Cuba. Segnali di ripresa nel dialogo Usa su immigrati
23 Maggio 2009
di Redazione
Con la proposta di riprendere gli incontri ad alto livello tra Usa e Cuba sul tema dell’immigrazione, l’amministrazione Obama ha segnalato la propria volontà di riaprire un canale con l’Avana che l’ex presidente George W. Bush aveva serrato cinque anni fa. Lo scrive il New York Times, ricordando che questi incontri vennero fissati con cadenza biennale a metà degli anni Novanta, dopo le ondate di ‘balseros’ in fuga dall’isola di Fidel Castro.

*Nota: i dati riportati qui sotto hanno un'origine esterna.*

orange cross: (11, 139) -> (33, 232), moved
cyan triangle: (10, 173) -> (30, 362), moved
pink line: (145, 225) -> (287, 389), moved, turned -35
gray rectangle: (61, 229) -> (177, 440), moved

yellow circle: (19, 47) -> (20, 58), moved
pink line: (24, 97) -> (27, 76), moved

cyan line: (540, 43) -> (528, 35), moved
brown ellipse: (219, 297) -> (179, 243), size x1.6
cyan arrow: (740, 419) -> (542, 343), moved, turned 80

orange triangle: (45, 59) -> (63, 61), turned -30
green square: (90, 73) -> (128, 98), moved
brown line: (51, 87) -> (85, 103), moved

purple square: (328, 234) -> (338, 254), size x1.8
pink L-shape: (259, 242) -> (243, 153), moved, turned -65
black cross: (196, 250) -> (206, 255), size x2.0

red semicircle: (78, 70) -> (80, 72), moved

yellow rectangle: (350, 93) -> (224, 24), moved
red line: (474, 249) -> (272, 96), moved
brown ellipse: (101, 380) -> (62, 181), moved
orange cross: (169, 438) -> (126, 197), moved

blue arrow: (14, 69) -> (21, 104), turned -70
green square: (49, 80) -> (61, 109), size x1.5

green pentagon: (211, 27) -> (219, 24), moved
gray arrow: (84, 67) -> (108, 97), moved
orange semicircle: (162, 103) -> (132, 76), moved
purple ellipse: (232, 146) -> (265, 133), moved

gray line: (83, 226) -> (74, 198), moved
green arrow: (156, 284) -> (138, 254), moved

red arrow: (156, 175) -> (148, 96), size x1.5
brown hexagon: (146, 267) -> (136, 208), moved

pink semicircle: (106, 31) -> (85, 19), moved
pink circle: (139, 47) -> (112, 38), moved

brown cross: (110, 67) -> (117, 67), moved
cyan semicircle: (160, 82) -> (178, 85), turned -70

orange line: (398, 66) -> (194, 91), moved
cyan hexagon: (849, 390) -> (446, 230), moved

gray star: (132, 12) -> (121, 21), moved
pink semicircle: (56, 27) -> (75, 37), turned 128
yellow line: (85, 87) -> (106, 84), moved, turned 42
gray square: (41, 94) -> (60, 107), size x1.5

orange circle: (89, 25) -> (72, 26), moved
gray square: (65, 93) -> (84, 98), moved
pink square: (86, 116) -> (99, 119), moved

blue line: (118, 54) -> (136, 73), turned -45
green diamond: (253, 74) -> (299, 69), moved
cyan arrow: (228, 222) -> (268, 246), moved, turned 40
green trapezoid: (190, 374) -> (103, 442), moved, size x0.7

"Vogliamo riprendere i colloqui per riaffermare l’impegno delle due parti a una emigrazione sicura, legale e ben regolata, per rivedere il trend recente del flusso di irregolari cubani verso gli Usa e per migliorare le relazioni operative con Cuba sui temi dell’immigrazione", ha detto in proposito un portavoce del Dipartimento di Stato, Ian C.Kelly.
Il quotidiano americano ricorda poi la fine delle restrizioni su viaggi e rimesse per i cubano-americani decisa da Barack Obama due mesi fa, prima del vertice delle Americhe di aprile, con la speranza di smorzare in quella sede gli appelli alla fine dell’embargo Usa. I paesi latinoamericani hanno comunque chiesto agli Stati Uniti di fare di più per l’isola e l’argomento verrà ripreso al vertice del 2 giugno in Honduras dell’Oea, l’Organizzazione Stati americani che ha espulso Cuba nel 1962.